⟨

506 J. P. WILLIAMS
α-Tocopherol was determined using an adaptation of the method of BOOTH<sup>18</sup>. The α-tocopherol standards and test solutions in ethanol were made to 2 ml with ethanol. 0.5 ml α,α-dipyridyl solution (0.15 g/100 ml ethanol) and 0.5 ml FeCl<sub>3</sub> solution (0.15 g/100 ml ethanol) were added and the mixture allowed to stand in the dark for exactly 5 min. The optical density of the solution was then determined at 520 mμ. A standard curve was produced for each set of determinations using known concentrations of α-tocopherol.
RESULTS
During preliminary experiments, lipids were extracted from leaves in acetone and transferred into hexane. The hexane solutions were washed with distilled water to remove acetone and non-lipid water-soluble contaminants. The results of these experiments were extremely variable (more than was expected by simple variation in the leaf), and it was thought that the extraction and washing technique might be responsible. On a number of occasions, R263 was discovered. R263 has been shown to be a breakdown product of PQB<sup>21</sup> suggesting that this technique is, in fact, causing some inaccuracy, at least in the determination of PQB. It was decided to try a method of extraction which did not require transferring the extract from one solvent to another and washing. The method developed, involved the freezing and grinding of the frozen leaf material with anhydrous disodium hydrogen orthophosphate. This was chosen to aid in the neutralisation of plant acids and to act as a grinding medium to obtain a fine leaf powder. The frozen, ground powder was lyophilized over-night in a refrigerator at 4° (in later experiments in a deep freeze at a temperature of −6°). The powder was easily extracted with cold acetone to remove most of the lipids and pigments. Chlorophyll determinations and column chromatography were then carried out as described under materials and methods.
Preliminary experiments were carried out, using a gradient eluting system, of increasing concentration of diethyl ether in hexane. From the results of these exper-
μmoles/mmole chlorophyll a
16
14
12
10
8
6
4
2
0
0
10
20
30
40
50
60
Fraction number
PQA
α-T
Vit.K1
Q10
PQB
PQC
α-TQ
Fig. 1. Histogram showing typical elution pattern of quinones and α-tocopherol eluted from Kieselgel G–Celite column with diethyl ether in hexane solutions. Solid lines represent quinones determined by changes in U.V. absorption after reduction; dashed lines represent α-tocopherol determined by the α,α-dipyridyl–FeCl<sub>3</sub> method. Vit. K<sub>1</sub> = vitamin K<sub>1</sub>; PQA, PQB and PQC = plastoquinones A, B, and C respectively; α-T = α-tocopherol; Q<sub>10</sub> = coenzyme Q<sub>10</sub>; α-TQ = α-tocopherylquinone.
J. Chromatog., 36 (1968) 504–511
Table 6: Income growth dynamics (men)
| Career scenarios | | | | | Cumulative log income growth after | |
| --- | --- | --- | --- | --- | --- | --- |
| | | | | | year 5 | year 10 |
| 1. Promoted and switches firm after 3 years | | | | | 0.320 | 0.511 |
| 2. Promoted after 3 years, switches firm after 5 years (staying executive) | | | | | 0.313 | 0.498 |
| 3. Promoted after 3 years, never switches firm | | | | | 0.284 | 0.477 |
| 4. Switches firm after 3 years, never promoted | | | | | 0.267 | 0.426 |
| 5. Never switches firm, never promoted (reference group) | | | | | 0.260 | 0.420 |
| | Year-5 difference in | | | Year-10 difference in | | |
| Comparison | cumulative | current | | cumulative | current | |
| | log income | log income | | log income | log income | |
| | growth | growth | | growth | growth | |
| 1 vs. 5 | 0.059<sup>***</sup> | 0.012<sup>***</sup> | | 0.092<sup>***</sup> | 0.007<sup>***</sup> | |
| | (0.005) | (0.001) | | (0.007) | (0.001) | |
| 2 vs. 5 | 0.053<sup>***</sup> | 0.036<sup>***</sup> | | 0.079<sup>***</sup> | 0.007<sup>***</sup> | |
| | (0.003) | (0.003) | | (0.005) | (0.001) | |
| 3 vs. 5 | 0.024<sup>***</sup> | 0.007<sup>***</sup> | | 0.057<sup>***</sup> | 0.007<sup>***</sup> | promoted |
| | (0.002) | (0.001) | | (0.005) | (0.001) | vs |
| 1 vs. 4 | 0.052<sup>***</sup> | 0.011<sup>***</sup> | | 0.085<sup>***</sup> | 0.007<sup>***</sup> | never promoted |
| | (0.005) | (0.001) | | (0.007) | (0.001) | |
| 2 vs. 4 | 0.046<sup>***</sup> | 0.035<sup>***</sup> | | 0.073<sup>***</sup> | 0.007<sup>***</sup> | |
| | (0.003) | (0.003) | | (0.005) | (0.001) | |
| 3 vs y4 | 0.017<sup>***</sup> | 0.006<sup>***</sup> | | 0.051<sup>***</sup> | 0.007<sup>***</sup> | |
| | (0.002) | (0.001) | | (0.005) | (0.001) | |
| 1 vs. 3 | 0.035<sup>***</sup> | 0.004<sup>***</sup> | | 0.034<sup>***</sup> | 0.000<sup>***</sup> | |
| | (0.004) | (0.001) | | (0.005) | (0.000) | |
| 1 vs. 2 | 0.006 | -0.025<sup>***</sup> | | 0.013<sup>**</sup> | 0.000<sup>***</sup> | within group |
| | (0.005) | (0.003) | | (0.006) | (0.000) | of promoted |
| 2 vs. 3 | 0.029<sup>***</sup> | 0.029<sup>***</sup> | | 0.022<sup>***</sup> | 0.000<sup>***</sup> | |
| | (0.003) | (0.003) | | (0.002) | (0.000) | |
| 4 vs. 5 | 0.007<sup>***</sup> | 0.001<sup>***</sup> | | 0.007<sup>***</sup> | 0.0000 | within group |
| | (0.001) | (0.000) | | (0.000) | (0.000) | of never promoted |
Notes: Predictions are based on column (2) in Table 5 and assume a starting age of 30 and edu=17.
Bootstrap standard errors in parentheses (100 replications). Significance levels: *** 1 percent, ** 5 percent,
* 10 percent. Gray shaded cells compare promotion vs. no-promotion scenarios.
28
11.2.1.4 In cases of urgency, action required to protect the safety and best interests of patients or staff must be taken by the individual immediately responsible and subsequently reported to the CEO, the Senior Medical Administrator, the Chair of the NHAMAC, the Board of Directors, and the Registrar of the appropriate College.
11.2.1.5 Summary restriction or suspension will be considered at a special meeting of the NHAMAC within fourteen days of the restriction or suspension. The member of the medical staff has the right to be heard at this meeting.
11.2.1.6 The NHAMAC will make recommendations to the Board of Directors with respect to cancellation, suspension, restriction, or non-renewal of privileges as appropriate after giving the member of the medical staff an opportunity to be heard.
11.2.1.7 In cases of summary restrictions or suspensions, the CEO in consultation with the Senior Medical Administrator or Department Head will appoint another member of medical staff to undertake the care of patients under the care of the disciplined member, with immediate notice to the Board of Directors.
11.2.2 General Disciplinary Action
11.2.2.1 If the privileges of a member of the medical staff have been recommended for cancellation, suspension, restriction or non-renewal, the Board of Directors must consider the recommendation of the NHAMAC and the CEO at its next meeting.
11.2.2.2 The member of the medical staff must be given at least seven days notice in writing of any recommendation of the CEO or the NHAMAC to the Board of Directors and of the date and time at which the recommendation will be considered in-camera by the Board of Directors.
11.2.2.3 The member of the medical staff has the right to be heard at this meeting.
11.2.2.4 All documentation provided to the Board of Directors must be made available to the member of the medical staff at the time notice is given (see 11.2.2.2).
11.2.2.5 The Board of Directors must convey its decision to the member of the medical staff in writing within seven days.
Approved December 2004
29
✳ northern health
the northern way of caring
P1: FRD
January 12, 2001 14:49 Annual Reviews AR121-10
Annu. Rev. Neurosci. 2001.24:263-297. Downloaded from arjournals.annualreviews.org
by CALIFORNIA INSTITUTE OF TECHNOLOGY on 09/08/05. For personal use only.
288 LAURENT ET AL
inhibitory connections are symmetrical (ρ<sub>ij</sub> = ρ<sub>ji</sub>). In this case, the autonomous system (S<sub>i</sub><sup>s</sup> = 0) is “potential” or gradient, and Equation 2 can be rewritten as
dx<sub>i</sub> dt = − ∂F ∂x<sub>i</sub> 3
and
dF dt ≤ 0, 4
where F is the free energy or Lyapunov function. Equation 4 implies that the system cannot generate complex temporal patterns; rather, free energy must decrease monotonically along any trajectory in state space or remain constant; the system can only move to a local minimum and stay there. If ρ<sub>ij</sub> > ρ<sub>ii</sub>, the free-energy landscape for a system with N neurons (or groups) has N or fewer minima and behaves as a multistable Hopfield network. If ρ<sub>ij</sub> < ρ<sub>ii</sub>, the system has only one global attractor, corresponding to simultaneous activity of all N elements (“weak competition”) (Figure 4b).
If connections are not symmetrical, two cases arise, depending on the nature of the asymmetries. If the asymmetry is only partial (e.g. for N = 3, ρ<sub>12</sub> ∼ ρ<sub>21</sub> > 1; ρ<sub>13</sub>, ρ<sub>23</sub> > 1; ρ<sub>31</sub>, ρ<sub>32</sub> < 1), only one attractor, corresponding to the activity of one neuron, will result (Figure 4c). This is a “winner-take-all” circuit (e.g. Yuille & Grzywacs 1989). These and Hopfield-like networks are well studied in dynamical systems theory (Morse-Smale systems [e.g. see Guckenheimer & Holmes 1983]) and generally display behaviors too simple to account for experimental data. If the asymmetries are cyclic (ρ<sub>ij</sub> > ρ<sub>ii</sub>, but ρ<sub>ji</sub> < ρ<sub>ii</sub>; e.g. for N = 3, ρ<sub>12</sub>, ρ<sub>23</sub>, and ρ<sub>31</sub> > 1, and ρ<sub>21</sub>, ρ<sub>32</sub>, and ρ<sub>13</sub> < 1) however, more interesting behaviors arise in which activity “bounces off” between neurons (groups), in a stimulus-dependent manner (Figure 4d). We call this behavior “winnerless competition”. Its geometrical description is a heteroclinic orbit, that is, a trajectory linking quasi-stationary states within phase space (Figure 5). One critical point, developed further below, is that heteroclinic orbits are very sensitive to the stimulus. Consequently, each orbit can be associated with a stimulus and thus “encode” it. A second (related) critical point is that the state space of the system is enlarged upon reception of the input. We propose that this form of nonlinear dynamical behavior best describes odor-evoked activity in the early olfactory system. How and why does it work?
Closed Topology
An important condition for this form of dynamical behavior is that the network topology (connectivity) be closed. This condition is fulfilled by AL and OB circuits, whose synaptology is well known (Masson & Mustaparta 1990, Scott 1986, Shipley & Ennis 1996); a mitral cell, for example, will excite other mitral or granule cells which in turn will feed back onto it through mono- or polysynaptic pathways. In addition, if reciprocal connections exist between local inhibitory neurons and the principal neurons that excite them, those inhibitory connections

⟩

**Your objective**
Copy every line of the listing where the word "growth" appears.

**Finished exercise**
Table 6: Income growth dynamics (men)
| Career scenarios | | | | | Cumulative log income growth after | |
| | growth | growth | | growth | growth | |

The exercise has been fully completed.